§ **Aim**
Write out every line of the listing below character for character, leaving the pictures out of your answer.

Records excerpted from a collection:
----------------------------------------
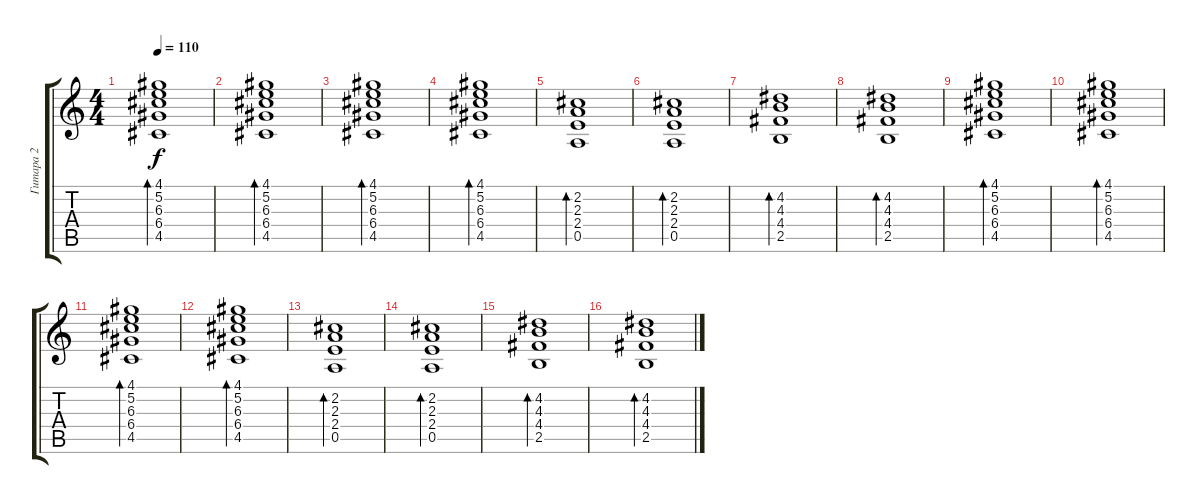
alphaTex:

\track ("Гитара 2" "Гитара 2") {instrument acousticguitarnylon}
\staff {score tabs}
\tuning (E4 B3 G3 D3 A2 E2) {hide}
\ts (4 4)
\tempo 110
\clef g2
\ks c
(4.1 5.2 6.3 6.4 4.5).1{bd 120 dy f} |
(4.1 5.2 6.3 6.4 4.5).1{bd 120} |
(4.1 5.2 6.3 6.4 4.5).1{bd 120} |
(4.1 5.2 6.3 6.4 4.5).1{bd 120} |
(2.2 2.3 2.4 0.5).1{bd 120} |
(2.2 2.3 2.4 0.5).1{bd 120} |
(4.2 4.3 4.4 2.5).1{bd 120} |
(4.2 4.3 4.4 2.5).1{bd 120} |
(4.1 5.2 6.3 6.4 4.5).1{bd 120} |
(4.1 5.2 6.3 6.4 4.5).1{bd 120} |
(4.1 5.2 6.3 6.4 4.5).1{bd 120} |
(4.1 5.2 6.3 6.4 4.5).1{bd 120} |
(2.2 2.3 2.4 0.5).1{bd 120} |
(2.2 2.3 2.4 0.5).1{bd 120} |
(4.2 4.3 4.4 2.5).1{bd 120} |
(4.2 4.3 4.4 2.5).1{bd 120}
----------------------------------------
§ **The answer**
alphaTex:

\track ("Гитара 2" "Гитара 2") {instrument acousticguitarnylon}
\staff {score tabs}
\tuning (E4 B3 G3 D3 A2 E2) {hide}
\ts (4 4)
\tempo 110
\clef g2
\ks c
(4.1 5.2 6.3 6.4 4.5).1{bd 120 dy f} |
(4.1 5.2 6.3 6.4 4.5).1{bd 120} |
(4.1 5.2 6.3 6.4 4.5).1{bd 120} |
(4.1 5.2 6.3 6.4 4.5).1{bd 120} |
(2.2 2.3 2.4 0.5).1{bd 120} |
(2.2 2.3 2.4 0.5).1{bd 120} |
(4.2 4.3 4.4 2.5).1{bd 120} |
(4.2 4.3 4.4 2.5).1{bd 120} |
(4.1 5.2 6.3 6.4 4.5).1{bd 120} |
(4.1 5.2 6.3 6.4 4.5).1{bd 120} |
(4.1 5.2 6.3 6.4 4.5).1{bd 120} |
(4.1 5.2 6.3 6.4 4.5).1{bd 120} |
(2.2 2.3 2.4 0.5).1{bd 120} |
(2.2 2.3 2.4 0.5).1{bd 120} |
(4.2 4.3 4.4 2.5).1{bd 120} |
(4.2 4.3 4.4 2.5).1{bd 120}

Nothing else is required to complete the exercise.